Fine-Grained Visual Categorization by Localizing Object Parts With Single Image

Data:27-05-2021  |  【 A  A  A 】  |  【Print】 【Close

Zheng, Xiangtao; Qi, Lei; Ren, Yutao; Lu, Xiaoqiang

Fine-grained visual categorization (FGVC) refers to assigning fine-grained labels to images which belong to the same base category. Due to the high inter-class similarity, it is challenging to distinguish fine-grained images under different subcategories. Recently, researchers have proposed to firstly localize key object parts within images and then find discriminative clues on object parts. To localize object parts, existing methods train detectors for different kinds of object parts. However, due to the fact that the same kind of object part in different images often changes intensely in appearance, the existing methods face two shortages: 1) Training part detector for object parts with diverse appearance is laborious; 2) Discriminative parts with unusual appearance may be neglected by the trained part detectors. To localize the key object parts efficiently and accurately, a novel FGVC method is proposed in the paper.
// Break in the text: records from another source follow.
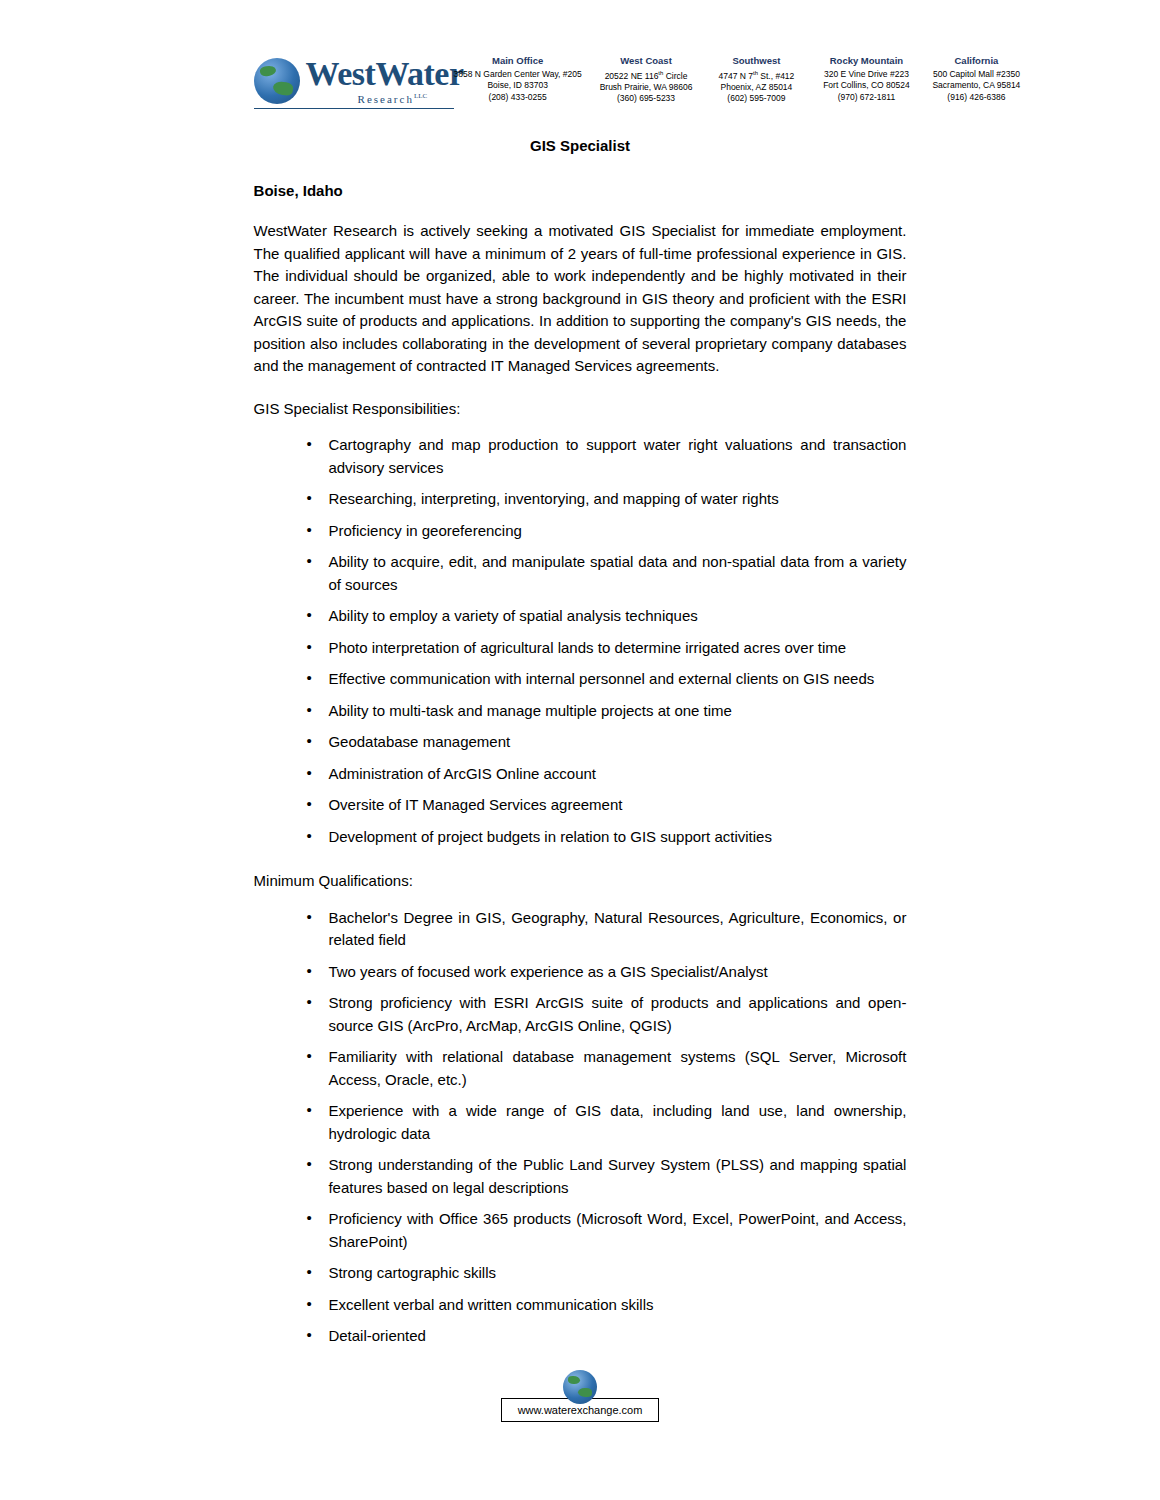West Water
ResearchLLC
Main Office
3858 N Garden Center Way, #205
Boise, ID 83703
(208) 433-0255
West Coast
20522 NE 116th Circle
Brush Prairie, WA 98606
(360) 695-5233
Southwest
4747 N 7th St., #412
Phoenix, AZ 85014
(602) 595-7009
Rocky Mountain
320 E Vine Drive #223
Fort Collins, CO 80524
(970) 672-1811
California
500 Capitol Mall #2350
Sacramento, CA 95814
(916) 426-6386
GIS Specialist
Boise, Idaho
WestWater Research is actively seeking a motivated GIS Specialist for immediate employment. The qualified applicant will have a minimum of 2 years of full-time professional experience in GIS. The individual should be organized, able to work independently and be highly motivated in their career. The incumbent must have a strong background in GIS theory and proficient with the ESRI ArcGIS suite of products and applications. In addition to supporting the company's GIS needs, the position also includes collaborating in the development of several proprietary company databases and the management of contracted IT Managed Services agreements.
GIS Specialist Responsibilities:
Cartography and map production to support water right valuations and transaction advisory services
Researching, interpreting, inventorying, and mapping of water rights
Proficiency in georeferencing
Ability to acquire, edit, and manipulate spatial data and non-spatial data from a variety of sources
Ability to employ a variety of spatial analysis techniques
Photo interpretation of agricultural lands to determine irrigated acres over time
Effective communication with internal personnel and external clients on GIS needs
Ability to multi-task and manage multiple projects at one time
Geodatabase management
Administration of ArcGIS Online account
Oversite of IT Managed Services agreement
Development of project budgets in relation to GIS support activities
Minimum Qualifications:
Bachelor's Degree in GIS, Geography, Natural Resources, Agriculture, Economics, or related field
Two years of focused work experience as a GIS Specialist/Analyst
Strong proficiency with ESRI ArcGIS suite of products and applications and open-source GIS (ArcPro, ArcMap, ArcGIS Online, QGIS)
Familiarity with relational database management systems (SQL Server, Microsoft Access, Oracle, etc.)
Experience with a wide range of GIS data, including land use, land ownership, hydrologic data
Strong understanding of the Public Land Survey System (PLSS) and mapping spatial features based on legal descriptions
Proficiency with Office 365 products (Microsoft Word, Excel, PowerPoint, and Access, SharePoint)
Strong cartographic skills
Excellent verbal and written communication skills
Detail-oriented
www.waterexchange.com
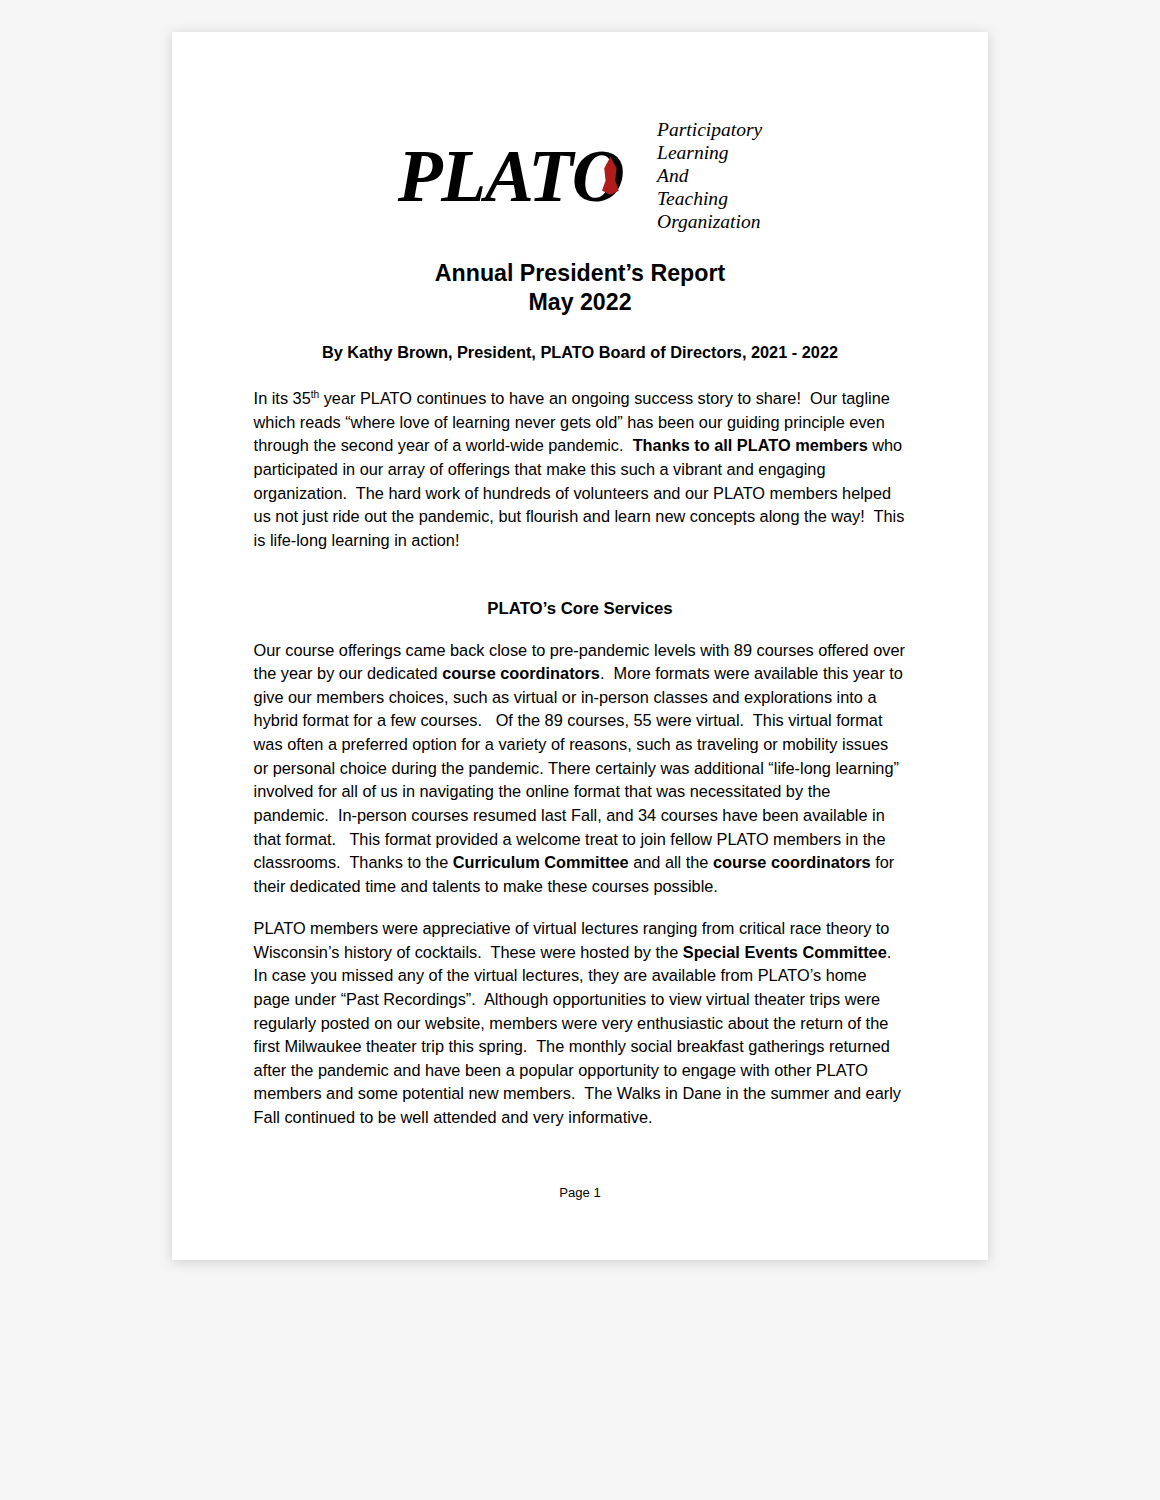PLAT
Participatory Learning And Teaching Organization
Annual President’s Report May 2022
By Kathy Brown, President, PLATO Board of Directors, 2021 - 2022
In its 35th year PLATO continues to have an ongoing success story to share! Our tagline which reads “where love of learning never gets old” has been our guiding principle even through the second year of a world-wide pandemic. Thanks to all PLATO members who participated in our array of offerings that make this such a vibrant and engaging organization. The hard work of hundreds of volunteers and our PLATO members helped us not just ride out the pandemic, but flourish and learn new concepts along the way! This is life-long learning in action!
PLATO’s Core Services
Our course offerings came back close to pre-pandemic levels with 89 courses offered over the year by our dedicated course coordinators. More formats were available this year to give our members choices, such as virtual or in-person classes and explorations into a hybrid format for a few courses. Of the 89 courses, 55 were virtual. This virtual format was often a preferred option for a variety of reasons, such as traveling or mobility issues or personal choice during the pandemic. There certainly was additional “life-long learning” involved for all of us in navigating the online format that was necessitated by the pandemic. In-person courses resumed last Fall, and 34 courses have been available in that format. This format provided a welcome treat to join fellow PLATO members in the classrooms. Thanks to the Curriculum Committee and all the course coordinators for their dedicated time and talents to make these courses possible.
PLATO members were appreciative of virtual lectures ranging from critical race theory to Wisconsin’s history of cocktails. These were hosted by the Special Events Committee. In case you missed any of the virtual lectures, they are available from PLATO’s home page under “Past Recordings”. Although opportunities to view virtual theater trips were regularly posted on our website, members were very enthusiastic about the return of the first Milwaukee theater trip this spring. The monthly social breakfast gatherings returned after the pandemic and have been a popular opportunity to engage with other PLATO members and some potential new members. The Walks in Dane in the summer and early Fall continued to be well attended and very informative.
Page 1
The main novelty is that the proposed method localizes the key object parts within each image only depending on a single image and hence avoid the influence of diversity between parts in different images. The proposed FGVC method consists of two key steps. Firstly, the proposed method localizes the key parts in each image independently. To this end, potential object parts in each image are identified and then these potential parts are merged to generate the final representative object parts. Secondly, two kinds of features are extracted for simultaneously describing the discriminative clues within each part and the relationship between object parts. In addition, a part based dropout learning technique is adopted to boost the classification performance further in the paper. The proposed method is evaluated in comparison experiments and the experiment results show that the proposed method can achieve comparable or better performance than state-of-the-art methods.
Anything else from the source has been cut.